# Task directions:
Restate the lines word for word, from the one containing "left ankle: (91, 357)" through the last line of the entries below, without any other lines.

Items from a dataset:
————————
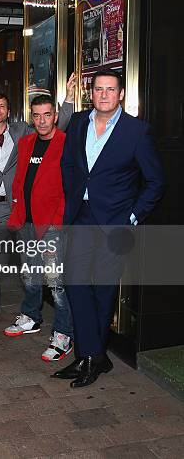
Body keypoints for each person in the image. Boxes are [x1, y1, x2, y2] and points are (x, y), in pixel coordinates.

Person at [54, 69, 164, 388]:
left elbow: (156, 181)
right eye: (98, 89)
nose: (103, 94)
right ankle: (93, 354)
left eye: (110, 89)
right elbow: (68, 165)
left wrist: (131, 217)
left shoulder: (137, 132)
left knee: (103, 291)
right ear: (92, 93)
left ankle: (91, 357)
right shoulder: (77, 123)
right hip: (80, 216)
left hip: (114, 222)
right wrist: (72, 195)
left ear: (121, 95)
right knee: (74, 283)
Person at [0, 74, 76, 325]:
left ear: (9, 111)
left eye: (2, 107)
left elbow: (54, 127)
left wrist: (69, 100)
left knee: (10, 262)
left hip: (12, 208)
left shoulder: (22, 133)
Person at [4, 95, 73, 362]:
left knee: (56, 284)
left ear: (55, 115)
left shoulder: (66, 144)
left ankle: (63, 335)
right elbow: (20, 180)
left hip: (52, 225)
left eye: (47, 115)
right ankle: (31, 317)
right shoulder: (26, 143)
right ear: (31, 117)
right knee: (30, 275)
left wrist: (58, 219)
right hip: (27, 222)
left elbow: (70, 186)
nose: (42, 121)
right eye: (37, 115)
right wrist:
————————
# Exercise response:
left ankle: (91, 357)
right shoulder: (77, 123)
right hip: (80, 216)
left hip: (114, 222)
right wrist: (72, 195)
left ear: (121, 95)
right knee: (74, 283)
Person at [0, 74, 76, 325]:
left ear: (9, 111)
left eye: (2, 107)
left elbow: (54, 127)
left wrist: (69, 100)
left knee: (10, 262)
left hip: (12, 208)
left shoulder: (22, 133)
Person at [4, 95, 73, 362]:
left knee: (56, 284)
left ear: (55, 115)
left shoulder: (66, 144)
left ankle: (63, 335)
right elbow: (20, 180)
left hip: (52, 225)
left eye: (47, 115)
right ankle: (31, 317)
right shoulder: (26, 143)
right ear: (31, 117)
right knee: (30, 275)
left wrist: (58, 219)
right hip: (27, 222)
left elbow: (70, 186)
nose: (42, 121)
right eye: (37, 115)
right wrist:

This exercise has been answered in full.